Evaluating Standard and Dialectal Frisian ASR: Multilingual Fine-tuning and Language Identification for Improved Low-resource Performance

Feb 7, 2025·
Reihaneh Amooie
,
Wietse De Vries
,
Yun Hao
,
Jelske Dijkstra
Matt Coler
Matt Coler
,
Martijn Wieling
· 1 min read
Abstract
Automatic Speech Recognition (ASR) performance for low-resource languages is still far behind that of higher-resource languages such as English, due to a lack of sufficient labeled data. State-of-the-art methods deploy self-supervised transfer learning where a model pre-trained on large amounts of data is fine-tuned using little labeled data in a target low-resource language. In this paper, we present and examine a method for fine-tuning an SSL-based model in order to improve the performance for Frisian and its regional dialects (Clay Frisian, Wood Frisian, and South Frisian). We show that Frisian ASR performance can be improved by using multilingual (Frisian, Dutch, English and German) fine-tuning data and an auxiliary language identification task. In addition, our findings show that performance on dialectal speech suffers substantially, and, importantly, that this effect is moderated by the elicitation approach used to collect the dialectal data. Our findings also particularly suggest that relying solely on standard language data for ASR evaluation may underestimate real-world performance, particularly in languages with substantial dialectal variation.
Type
Publication
arXiv:2502.04883 [cs.CL]

This paper addresses the significant challenge of developing effective automatic speech recognition (ASR) systems for low-resource languages, specifically focusing on Frisian and its regional dialects.

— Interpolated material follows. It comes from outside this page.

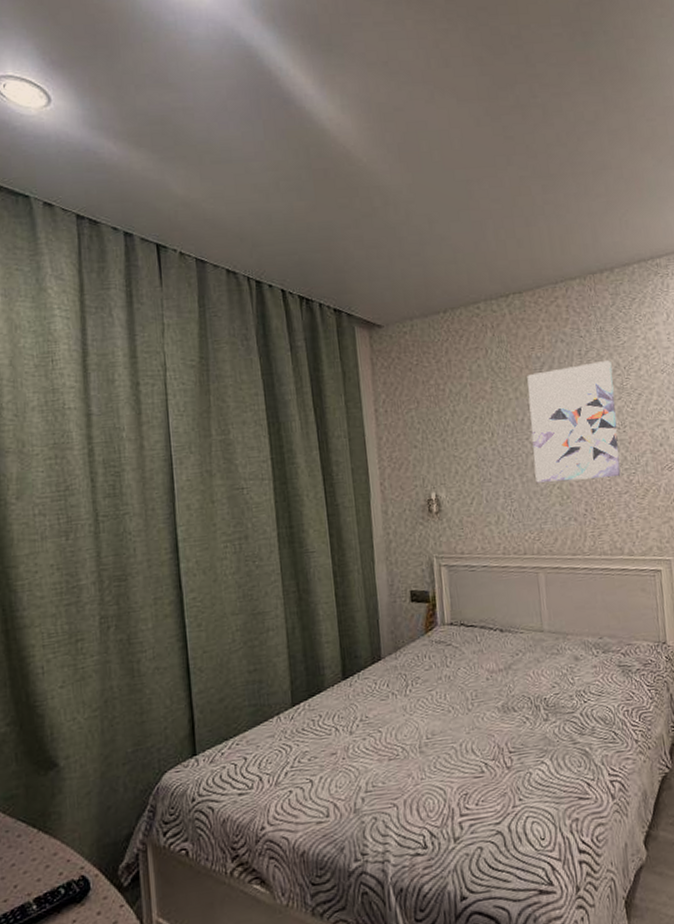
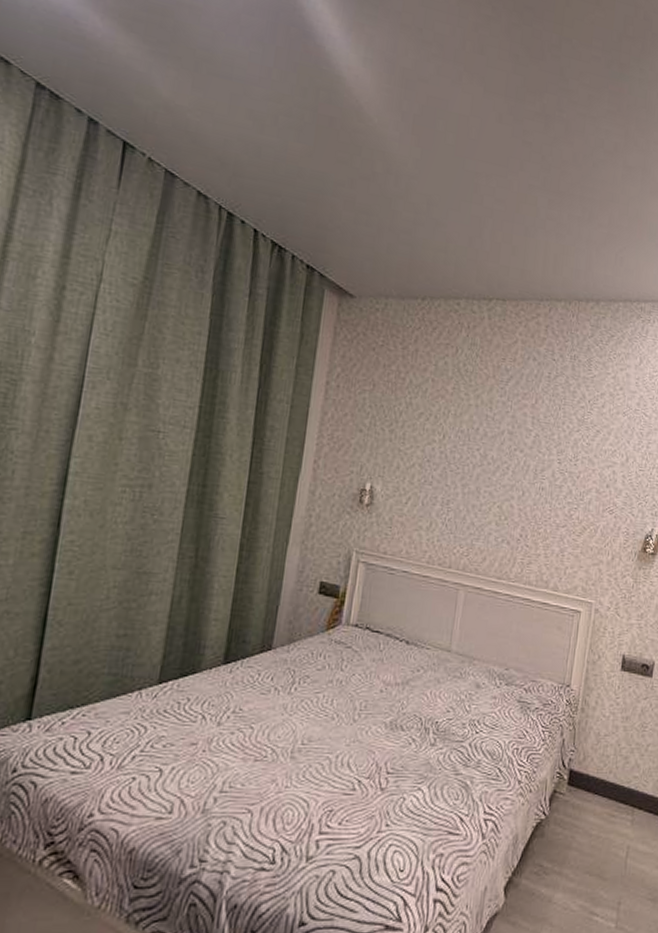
wall art: present [527,360,621,483] -> none [477,384,578,509]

We demonstrate that combining multilingual fine-tuning with an auxiliary language identification task substantially improves ASR performance for Frisian.

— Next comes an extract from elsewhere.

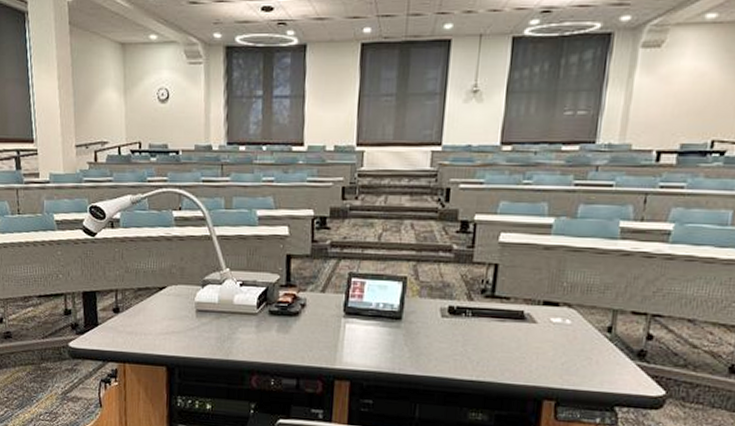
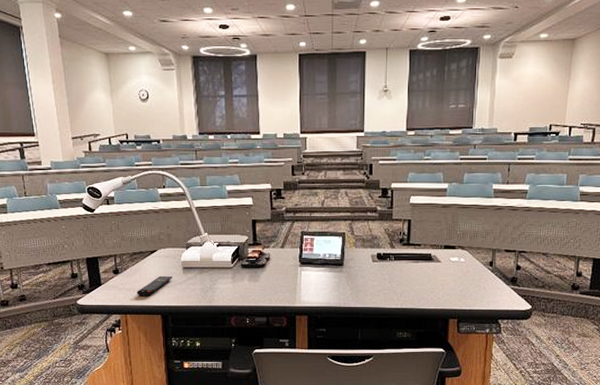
remote control: none [138,318,183,343] -> present [136,275,172,296]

Our research reveals important insights about dialectal speech recognition:

  1. ASR performance deteriorates significantly when dealing with dialectal speech compared to standard language varieties
  2. The method of data elicitation (scripted vs. spontaneous) has a substantial impact on recognition accuracy
  3. Evaluations based solely on standard language data likely overestimate real-world ASR performance in linguistically diverse settings

These findings have important implications for the development of inclusive speech technology that can serve all speakers of a language, regardless of dialectal background. Our approach offers a promising direction for improving ASR for other low-resource languages with significant dialectal variation.